Saved data entries:
+++

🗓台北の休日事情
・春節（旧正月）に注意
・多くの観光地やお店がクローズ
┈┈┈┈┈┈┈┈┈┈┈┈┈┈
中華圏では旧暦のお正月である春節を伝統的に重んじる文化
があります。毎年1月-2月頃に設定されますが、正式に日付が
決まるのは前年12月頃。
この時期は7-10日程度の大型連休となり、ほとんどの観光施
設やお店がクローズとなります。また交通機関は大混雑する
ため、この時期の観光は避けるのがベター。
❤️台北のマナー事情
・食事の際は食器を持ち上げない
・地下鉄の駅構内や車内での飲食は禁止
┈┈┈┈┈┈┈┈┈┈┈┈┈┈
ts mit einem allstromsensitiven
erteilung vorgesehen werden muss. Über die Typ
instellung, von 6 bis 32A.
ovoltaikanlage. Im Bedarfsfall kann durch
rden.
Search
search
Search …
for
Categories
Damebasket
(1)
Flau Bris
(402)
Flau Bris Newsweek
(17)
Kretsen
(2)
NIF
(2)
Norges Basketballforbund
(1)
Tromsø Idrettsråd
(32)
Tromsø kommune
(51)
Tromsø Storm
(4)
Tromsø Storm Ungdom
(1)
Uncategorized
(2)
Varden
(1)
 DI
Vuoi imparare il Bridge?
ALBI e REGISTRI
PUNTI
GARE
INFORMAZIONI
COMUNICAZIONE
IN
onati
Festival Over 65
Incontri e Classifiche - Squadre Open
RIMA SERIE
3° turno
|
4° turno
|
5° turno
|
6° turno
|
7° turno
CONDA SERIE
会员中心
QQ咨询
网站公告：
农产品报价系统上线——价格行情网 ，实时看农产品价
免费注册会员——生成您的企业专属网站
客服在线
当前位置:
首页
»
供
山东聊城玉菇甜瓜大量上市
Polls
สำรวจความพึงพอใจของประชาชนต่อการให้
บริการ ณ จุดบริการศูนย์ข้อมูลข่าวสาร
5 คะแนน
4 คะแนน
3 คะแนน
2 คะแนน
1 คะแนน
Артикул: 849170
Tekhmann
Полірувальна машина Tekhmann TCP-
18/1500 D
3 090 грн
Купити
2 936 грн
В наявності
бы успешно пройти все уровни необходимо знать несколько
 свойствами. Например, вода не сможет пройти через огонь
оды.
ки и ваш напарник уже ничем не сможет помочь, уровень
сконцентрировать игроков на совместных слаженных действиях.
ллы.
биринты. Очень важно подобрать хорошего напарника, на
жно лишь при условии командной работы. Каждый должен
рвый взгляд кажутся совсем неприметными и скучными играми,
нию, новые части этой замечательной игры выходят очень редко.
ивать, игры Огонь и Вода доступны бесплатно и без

+++

Transcribe the records above exactly, from the opening line down to and including the line with "instellung, von 6 bis 32A.".

§ **Answer to this exercise**:
🗓台北の休日事情
・春節（旧正月）に注意
・多くの観光地やお店がクローズ
┈┈┈┈┈┈┈┈┈┈┈┈┈┈
中華圏では旧暦のお正月である春節を伝統的に重んじる文化
があります。毎年1月-2月頃に設定されますが、正式に日付が
決まるのは前年12月頃。
この時期は7-10日程度の大型連休となり、ほとんどの観光施
設やお店がクローズとなります。また交通機関は大混雑する
ため、この時期の観光は避けるのがベター。
❤️台北のマナー事情
・食事の際は食器を持ち上げない
・地下鉄の駅構内や車内での飲食は禁止
┈┈┈┈┈┈┈┈┈┈┈┈┈┈
ts mit einem allstromsensitiven
erteilung vorgesehen werden muss. Über die Typ
instellung, von 6 bis 32A.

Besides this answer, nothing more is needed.